> _WORK TO COMPLETE_
All lines of the records below that contain the word "Ensure" must be listed.

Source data

========================

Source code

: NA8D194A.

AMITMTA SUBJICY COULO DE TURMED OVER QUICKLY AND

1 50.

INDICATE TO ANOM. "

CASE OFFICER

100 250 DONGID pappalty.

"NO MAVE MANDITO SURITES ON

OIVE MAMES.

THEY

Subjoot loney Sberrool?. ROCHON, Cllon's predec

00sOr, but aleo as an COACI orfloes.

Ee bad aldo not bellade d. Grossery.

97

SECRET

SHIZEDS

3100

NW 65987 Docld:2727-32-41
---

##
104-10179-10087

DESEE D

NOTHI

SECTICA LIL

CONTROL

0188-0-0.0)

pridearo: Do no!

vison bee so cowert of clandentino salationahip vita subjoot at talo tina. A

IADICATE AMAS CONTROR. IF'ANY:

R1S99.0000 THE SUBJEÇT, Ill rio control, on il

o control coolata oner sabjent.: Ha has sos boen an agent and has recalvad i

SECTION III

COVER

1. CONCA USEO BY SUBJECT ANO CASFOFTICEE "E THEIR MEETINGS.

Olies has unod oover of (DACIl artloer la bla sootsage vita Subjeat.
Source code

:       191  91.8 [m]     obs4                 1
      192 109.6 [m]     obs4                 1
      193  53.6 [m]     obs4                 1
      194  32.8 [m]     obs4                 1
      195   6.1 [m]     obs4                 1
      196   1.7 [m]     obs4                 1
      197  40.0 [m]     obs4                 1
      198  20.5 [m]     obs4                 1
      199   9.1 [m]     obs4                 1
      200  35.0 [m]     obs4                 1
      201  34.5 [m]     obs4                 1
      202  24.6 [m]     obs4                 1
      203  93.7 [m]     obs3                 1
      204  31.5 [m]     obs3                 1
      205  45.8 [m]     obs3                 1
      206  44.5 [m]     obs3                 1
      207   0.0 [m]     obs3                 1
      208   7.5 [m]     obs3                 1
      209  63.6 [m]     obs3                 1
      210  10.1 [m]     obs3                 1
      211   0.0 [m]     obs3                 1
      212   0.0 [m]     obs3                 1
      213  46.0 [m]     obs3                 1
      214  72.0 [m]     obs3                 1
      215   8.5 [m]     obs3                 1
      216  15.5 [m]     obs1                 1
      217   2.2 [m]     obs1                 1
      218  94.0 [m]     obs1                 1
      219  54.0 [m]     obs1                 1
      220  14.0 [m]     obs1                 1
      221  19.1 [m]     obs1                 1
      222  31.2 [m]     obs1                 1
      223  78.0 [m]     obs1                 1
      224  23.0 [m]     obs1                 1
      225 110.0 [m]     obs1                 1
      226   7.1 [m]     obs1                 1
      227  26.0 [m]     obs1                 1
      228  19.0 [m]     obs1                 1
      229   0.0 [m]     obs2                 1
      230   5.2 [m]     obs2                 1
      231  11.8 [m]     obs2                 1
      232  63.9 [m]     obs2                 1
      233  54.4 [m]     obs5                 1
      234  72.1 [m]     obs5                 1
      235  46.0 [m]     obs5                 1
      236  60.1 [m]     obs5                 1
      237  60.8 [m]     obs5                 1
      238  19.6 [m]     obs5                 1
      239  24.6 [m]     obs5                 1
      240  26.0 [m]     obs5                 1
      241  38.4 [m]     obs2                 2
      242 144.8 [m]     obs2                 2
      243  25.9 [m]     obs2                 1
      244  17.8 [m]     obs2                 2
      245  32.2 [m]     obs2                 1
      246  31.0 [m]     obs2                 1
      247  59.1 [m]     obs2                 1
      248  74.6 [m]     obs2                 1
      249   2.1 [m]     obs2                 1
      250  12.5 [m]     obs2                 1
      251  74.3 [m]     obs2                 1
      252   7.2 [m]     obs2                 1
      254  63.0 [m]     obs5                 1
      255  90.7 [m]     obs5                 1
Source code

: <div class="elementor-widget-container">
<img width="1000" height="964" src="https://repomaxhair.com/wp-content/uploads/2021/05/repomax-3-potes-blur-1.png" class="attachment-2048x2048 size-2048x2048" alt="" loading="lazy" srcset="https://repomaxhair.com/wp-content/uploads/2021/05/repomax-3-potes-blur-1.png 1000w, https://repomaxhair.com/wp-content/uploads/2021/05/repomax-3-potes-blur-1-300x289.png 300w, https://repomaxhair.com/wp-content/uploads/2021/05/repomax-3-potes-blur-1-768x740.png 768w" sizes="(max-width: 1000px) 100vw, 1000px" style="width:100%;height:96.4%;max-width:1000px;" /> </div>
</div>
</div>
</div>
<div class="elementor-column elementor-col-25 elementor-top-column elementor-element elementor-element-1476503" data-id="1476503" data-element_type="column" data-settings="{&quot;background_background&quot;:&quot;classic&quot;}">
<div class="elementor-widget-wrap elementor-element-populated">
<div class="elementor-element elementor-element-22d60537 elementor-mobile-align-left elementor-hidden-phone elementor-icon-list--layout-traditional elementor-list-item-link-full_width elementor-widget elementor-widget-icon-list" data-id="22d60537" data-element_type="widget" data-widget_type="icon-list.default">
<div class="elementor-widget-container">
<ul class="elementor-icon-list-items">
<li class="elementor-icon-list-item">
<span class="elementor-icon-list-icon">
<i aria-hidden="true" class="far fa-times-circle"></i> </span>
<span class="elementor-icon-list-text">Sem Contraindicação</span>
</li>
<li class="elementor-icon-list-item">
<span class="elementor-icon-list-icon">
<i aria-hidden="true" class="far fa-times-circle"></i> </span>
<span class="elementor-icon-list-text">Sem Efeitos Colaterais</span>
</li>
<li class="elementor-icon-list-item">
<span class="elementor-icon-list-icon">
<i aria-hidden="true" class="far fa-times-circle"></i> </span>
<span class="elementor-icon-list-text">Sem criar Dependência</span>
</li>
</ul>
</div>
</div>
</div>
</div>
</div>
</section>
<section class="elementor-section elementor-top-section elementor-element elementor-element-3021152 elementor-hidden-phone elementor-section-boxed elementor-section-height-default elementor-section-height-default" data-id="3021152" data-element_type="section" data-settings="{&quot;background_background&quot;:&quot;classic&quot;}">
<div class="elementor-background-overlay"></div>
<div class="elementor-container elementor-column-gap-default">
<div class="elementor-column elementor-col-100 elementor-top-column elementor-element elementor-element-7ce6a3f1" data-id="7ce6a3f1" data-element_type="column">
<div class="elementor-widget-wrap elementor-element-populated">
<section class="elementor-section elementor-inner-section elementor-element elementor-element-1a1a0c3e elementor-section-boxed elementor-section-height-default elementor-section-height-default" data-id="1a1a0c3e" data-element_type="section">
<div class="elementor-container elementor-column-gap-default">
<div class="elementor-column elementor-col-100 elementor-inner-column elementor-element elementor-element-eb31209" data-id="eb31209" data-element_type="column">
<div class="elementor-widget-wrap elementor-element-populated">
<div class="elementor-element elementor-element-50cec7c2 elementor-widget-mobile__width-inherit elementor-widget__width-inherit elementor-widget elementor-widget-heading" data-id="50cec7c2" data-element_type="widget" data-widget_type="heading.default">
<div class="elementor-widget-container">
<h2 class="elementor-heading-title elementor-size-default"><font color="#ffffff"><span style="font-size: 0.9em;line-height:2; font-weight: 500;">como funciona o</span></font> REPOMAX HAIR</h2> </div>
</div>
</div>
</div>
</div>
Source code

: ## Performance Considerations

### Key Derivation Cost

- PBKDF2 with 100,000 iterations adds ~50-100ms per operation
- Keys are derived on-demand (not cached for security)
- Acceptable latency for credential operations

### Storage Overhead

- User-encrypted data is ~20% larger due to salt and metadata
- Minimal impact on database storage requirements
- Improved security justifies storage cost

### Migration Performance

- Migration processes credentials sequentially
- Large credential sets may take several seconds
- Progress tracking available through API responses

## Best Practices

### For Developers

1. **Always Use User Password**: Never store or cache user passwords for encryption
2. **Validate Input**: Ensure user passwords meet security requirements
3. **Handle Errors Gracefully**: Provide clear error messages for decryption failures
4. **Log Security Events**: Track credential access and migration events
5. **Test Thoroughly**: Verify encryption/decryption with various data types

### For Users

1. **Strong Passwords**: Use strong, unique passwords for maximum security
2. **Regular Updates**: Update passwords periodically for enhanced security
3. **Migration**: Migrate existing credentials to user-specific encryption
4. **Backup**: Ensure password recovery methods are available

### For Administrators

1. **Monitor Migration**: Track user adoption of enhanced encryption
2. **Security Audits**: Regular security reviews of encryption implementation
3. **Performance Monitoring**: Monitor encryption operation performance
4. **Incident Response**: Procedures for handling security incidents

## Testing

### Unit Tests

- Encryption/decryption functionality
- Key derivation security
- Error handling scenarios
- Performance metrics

========================

> _REPLY TO THE TASK_
2. **Validate Input**: Ensure user passwords meet security requirements
4. **Backup**: Ensure password recovery methods are available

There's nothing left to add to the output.